Sunday, June 30, 2013

Godzilla Syndrome

“Pacific Rim” will be playing soon in a theater near me, and I’ll be there.  Of course I will, because there are giant monsters in it.  Ever since I first saw “King Kong” and the Raymond Burr “Godzilla” I have been hooked.  I forgive people who think that it’s a bit strange.

I’m pretty sure myself that it’s a bit strange.  After all, I’m in my mid-sixties, I’m fairly well educated and well read, and I also enjoy movies of great cultural and historical value, movies in which the only monster is the human condition itself.  But those monster movies speak to me, even those featuring lesser monsters, like “Relic,” “Lake Placid,” or “Alien.”  Usually I don’t give it much thought.

Well, yesterday the subject came up and I did give it some thought.  It came up as a bemused “why?”  The answer came to me quickly.

As a boy, I was on the fearful side.  Things were tough in those long ago days, we children were subject to corporal punishment on all sides, there was more illness and worse illnesses, we children fought among ourselves frequently, even the New York traffic itself carried us away in large numbers.  One of the things that I was afraid of was adults.  Not only were they comparatively big and strong, they were also unpredictable and full of potential violence. 

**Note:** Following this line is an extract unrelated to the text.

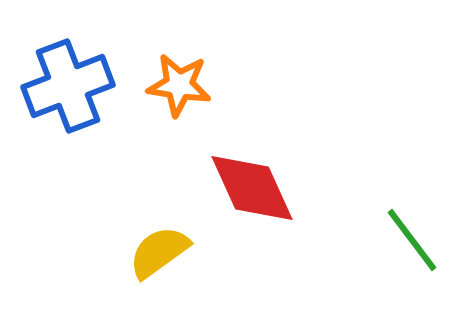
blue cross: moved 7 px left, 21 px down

At the age of three or four I was introduced to the library, and I took to it immediately.  I was thrilled to discover the books about dinosaurs, I loved those huge, terrible creatures.  Here was an entire class of animal that was much, much bigger and stronger than mere adults, and even more unknowably strange than the adults. 

I began to draw dinosaurs myself, not well but with enthusiasm.  Many of the resulting tableaus included people, stick figures really, running away from dinosaurs in fear.  The dinosaurs were standing in for adults, of course, and the people in the drawings were adults standing in for children.  The dinosaurs were acting in my stead and turning the tables on those real-life frightening creatures. 




All of this came back to me in a rush as I considered the question yesterday.  I think that I was six when I first saw “King Kong” on the Million Dollar Movie, that first week alone I watched it all the way through six or seven times.  I found it to be a well-made Hollywood movie that brought my old drawings to life in many ways.  There were dinosaurs, plus the mighty Kong, chasing down adults with all of the terrible energy that I had imagined, and the adults were even more afraid than I could ever have hoped. 

There were others, “1,000,000 B.C.,” “The Lost World,” “Mighty Joe Young,” but “King Kong” was by far the best, and the most suitable for my psychological purposes.  Until “Godzilla” that is.

“Godzilla” raised the bar considerably on size, strength and terribleness, and in “Godzilla” even larger crowds of adults are even more afraid.  They scrambled around screaming, trying to save themselves.  The version that I saw was good enough for me at the time, although later I realized that there was an original version out there somewhere.  

The original is a stunning artistic success.  The first “Godzilla” was a really good movie, a serious artistic effort with real themes and great human characters.  Not that Raymond Burr crap, amateurishly pasted together to please American audiences, but the original Japanese version.  Get ahold of it if you can. 

Around this time I began to have recurring nightmares about King Kong and Godzilla, in which they took the place of adults, tormenting me and chasing me around.  I was about nine-years-old.  I had these dreams well into adulthood, with the imagery shifting appropriately. 

There’s a story that I like, and that I have told herein before, about Walter Koenig, “Star Trek’s” Chekov.  He was interviewed by TV Guide and it turned out that he is a big time toy collector.  The interviewer asked him if he was trying to recreate his childhood.  “No,” he said, “it’s more that I am trying to recreate my escape from my childhood.”  He’d had a tough time of it too, and his toys were a comfort to him. 

In that same way, Godzilla in particular, and giant monsters in general, are still a comfort to me.  So, one mystery solved!  What’s next on the agenda!

(I don't remember this last part myself, but it's nice to know that it was captured for posterity.)